This project implements sentiment analysis using Logistic Regression. It was developed as part of the Bachelor in Engineering (B.E.) curriculum, serving as the final year project.
- Objective: Perform sentiment analysis on binary labeled data.
- Steps:
- Data Cleaning: Remove unnecessary and incorrect data points.
- Stopword Removal: Eliminate common stopwords.
- Porter Stemming: Apply Porter Stemmer to reduce words to their root form.
- TF-IDF Vectorization: Convert raw text documents into a matrix of TF-IDF features.
- TF-IDF (Term Frequency-Inverse Document Frequency) assigns weights to each word based on its term frequency (TF) and inverse document frequency (IDF).

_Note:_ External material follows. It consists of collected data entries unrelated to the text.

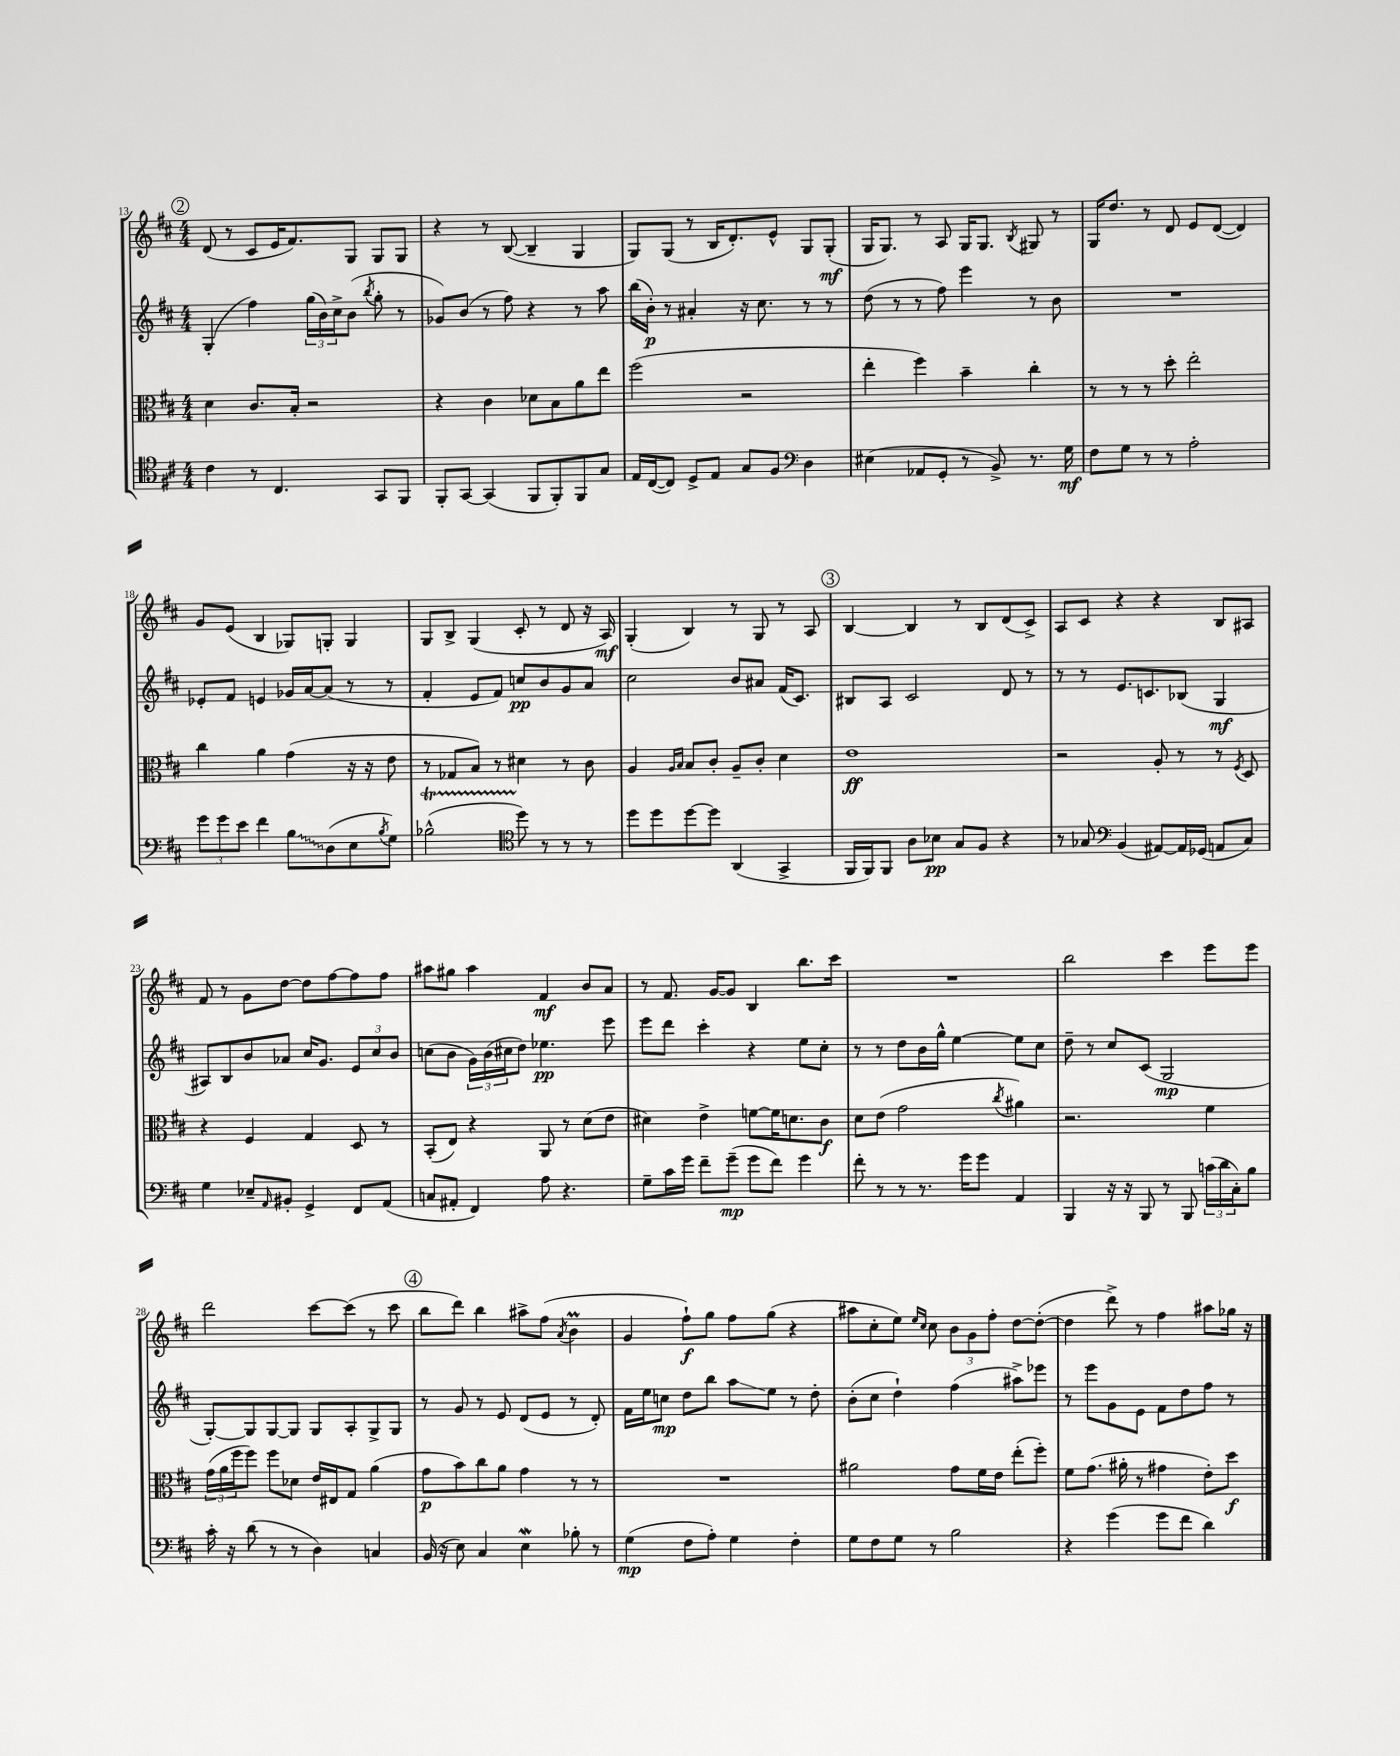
<<
\new StaffGroup <<
\new Staff = "s0" {
    \clef treble \key d \major \numericTimeSignature \time 4/4
    \mark \markup { \circle "2" } d'8( r8 cis'8 e'16 fis'8.) g8 g8 g8 |
    r4 r8 b8~( b4-- g4 |
    g8) g8( r8 b16 d'8.-.) e'8-^ g8 g8-.\mf( |
    g16 g8.) r8 a8 g16 g8. \acciaccatura { b8 } gis8 r8 |
    g16 d''8. r8 d'8 e'8 d'8~( d'4) |
    g'8 e'8( b4 ges8) g8-. g4 |
    g8 b8-> g4( cis'8-. r8 d'8 r16 a16\mf) |
    g4-.( b4) r8 g8 r8 a8 |
    \mark \markup { \circle "3" } b4~ b4 r8 b8 d'8( cis'8->) |
    a8 cis'8 r4 r4 b8 ais8 |
    fis'8 r8 g'8 d''8~ d''8 fis''8~ fis''8 fis''8 |
    ais''8 gis''8 ais''4 fis'4\mf b'8 a'8 |
    r8 fis'8. g'16~ g'8 b4 b''8. cis'''16 |
    R1 |
    b''2 cis'''4 e'''8 e'''8 |
    d'''2 cis'''8~ cis'''8( r8 cis'''8 |
    \mark \markup { \circle "4" } b''8 d'''8) b''4 ais''8-> fis''8( \acciaccatura { a'8 } b'4\prall |
    g'4 fis''8-!\f) g''8 fis''8 g''8( r4 |
    ais''8 cis''8-. e''8) \grace { e''16 cis''16 } cis''8 \tuplet 3/2 { b'8 g'8 fis''8-. } d''8~ d''8~-.( |
    d''4 d'''8->) r8 fis''4 ais''8 ges''16 r16 \bar "|." |
}
\new Staff = "s1" {
    \clef treble \key d \major \numericTimeSignature \time 4/4
    \mark \markup { \circle "2" } g4-.( fis''4) \tuplet 3/2 { g''16( b'16) cis''16-> } b'8( \acciaccatura { b''8 } g''8-. r8 |
    ges'8) b'8( r8 fis''8) r4 r8 a''8 |
    b''16( b'16-.\p) r8 ais'4-. r16 cis''8. r8 r8 |
    d''8( r8 r8 fis''8) e'''4 r8 b'8 |
    R1 |
    ees'8-. fis'8 e'4 ges'16 a'16~ a'8( r8 r8 |
    fis'4-. e'8 fis'8) c''8\pp b'8 g'8 a'8 |
    cis''2 b'8 ais'8 fis'16( cis'8.) |
    \mark \markup { \circle "3" } bis8 a8 cis'2 d'8 r8 |
    r8 r8 e'8. c'8. bes8( g4\mf |
    ais8) b8 b'8 aes'8 cis''16 g'8. \tuplet 3/2 { e'8 cis''8 b'8 } |
    c''8( b'8 \tuplet 3/2 { g'16) b'16( cis''16 } d''8) ees''4.\pp e'''8 |
    e'''8 d'''8 cis'''4-. r4 e''8 cis''8-. |
    r8 r8 d''8 b'16 g''16-^ e''4~ e''8 cis''8 |
    d''8-- r8 cis''8 cis'8( g2\mp |
    g8~-.) g8 g8~ g8 g8 a8-. g8-> g8 |
    \mark \markup { \circle "4" } r8 g'8 r8 e'8 d'8( e'8 r8 d'8-.) |
    fis'16 e''16 c''8\mp d''8 b''8 a''8\glissando e''8 r8 d''8-. |
    b'8-.( cis''8 d''4-!) fis''4( ais''8->) ees'''8 |
    r8 e'''8 g'8 e'8 fis'8 d''8 fis''8 r8 \bar "|." |
}
\new Staff = "s2" {
    \clef alto \key d \major \numericTimeSignature \time 4/4
    \mark \markup { \circle "2" } d'4 cis'8. b16-. r2 |
    r4 cis'4 des'8 b8 a'8 e''8 |
    fis''2( r2 |
    e''4-. fis''4) b'4-- cis''4-. |
    r8 r8 r8 d''8-. e''2-. |
    cis''4 a'4 g'4( r16 r16 e'8 |
    r8 ges8 b8) r8 dis'4 r8 cis'8 |
    a4 \grace { a16 b16 } b8 cis'8-. a8-- cis'8-. d'4 |
    \mark \markup { \circle "3" } e'1\ff |
    r2 a8-. r8 r8 \acciaccatura { fis8 } d8 |
    r4 fis4 g4 d8 r8 |
    b,8-.( e8) r4 a,8 r8 d'8( e'8 |
    dis'4) e'4-> f'8~ f'16 d'8. cis'8\f |
    d'8 e'8( g'2 \acciaccatura { cis''8 } ais'4) |
    r2. fis'4 |
    \tuplet 3/2 { g'16( a'16 fis''16 } fis''8) fis''8 des'8 e'16 eis16 g8 a'4( |
    \mark \markup { \circle "4" } g'8\p b'8) cis''8 a'8 g'4 r8 r8 |
    R1 |
    ais'2 g'8 fis'16 e'16 e''8-.( fis''8-.) |
    fis'8 g'8.( ais'16-. r8 gis'4 e'8-.) d''8\f \bar "|." |
}
\new Staff = "s3" {
    \clef tenor \key d \major \numericTimeSignature \time 4/4
    \mark \markup { \circle "2" } cis'4 r8 cis4. g,8 fis,8 |
    fis,8-. g,8~ g,4( fis,8 fis,8-.) fis,8 g8 |
    e16 cis16~( cis8) d8-> e8 g8 fis8 \clef bass d4 |
    eis4( aes,8 g,8-. r8 b,8->) r8. g16\mf |
    fis8 g8 r8 r8 a2-. |
    \tuplet 3/2 { g'8 g'8 e'8 } fis'4 \once \override Glissando.style = #'zigzag b8\glissando d8( e8 \acciaccatura { b8 } g8) |
    bes2-^\startTrillSpan( \clef tenor d''8\stopTrillSpan) r8 r8 r8 |
    d''8 d''8 d''8~ d''8 a,4( g,4-> |
    \mark \markup { \circle "3" } fis,16 fis,16) fis,8 a8 bes8\pp g8 fis8 r4 |
    r8 ges8 \clef bass b,4( ais,8~) ais,16 ges,16( a,8 cis8) |
    g4 ees8-- \grace { a,16 } bis,8-. g,4-> fis,8 a,8( |
    c8 ais,8-. fis,4) a8 r4. |
    g8-- cis'16 g'16 fis'8-- g'8--\mp( g'8 fis'8) g'4 |
    fis'8-. r8 r8 r8. g'16 g'8 a,4 |
    b,,4 r16 r16 b,,8 r8 b,,8 \tuplet 3/2 { c'16( d'16 cis16-.) } b8 |
    cis'16-. r16 d'8( r8 r8 d4) c4 |
    \mark \markup { \circle "4" } b,16( r16 e8) cis4 e4\mordent bes8-. r8 |
    g4\mp( fis8 a8-.) g4 fis4-. |
    g8 fis8 g8 r8 b2 |
    r4 g'4( g'8 fis'8 d'4) \bar "|." |
}
>>
>>
\layout { \context { \Score currentBarNumber = #13 } }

- Equivalent to combining CountVectorizer (to count word occurrences) followed by TfidfTransformer.
- Data Splitting: Divide the data into 80% training and 20% testing sets.
- Model Training and Testing: Train the logistic regression model and evaluate its accuracy (achieved 89%).
- Clone this repository.
- Install necessary dependencies (e.g., scikit-learn).
- Run the provided Python script for sentiment analysis.
TF-IDF Vectorization (Term Frequency-Inverse Document Frequency) converts a collection of raw documents into a matrix of features. It is equivalent to combining CountVectorizer (which counts word occurrences) followed by TfidfTransformer. The process assigns weights to each word based on its term frequency and inverse document frequency, making it useful for text classification, information retrieval, and summarization.
The Porter Stemmer is a popular stemming algorithm proposed in 1980. It simplifies words by removing common morphological and inflectional endings, transforming them into their root form. While it's known for its speed and simplicity, it has limitations, such as occasionally producing non-words as root forms. In our project, we apply the Porter Stemmer to enhance text normalization.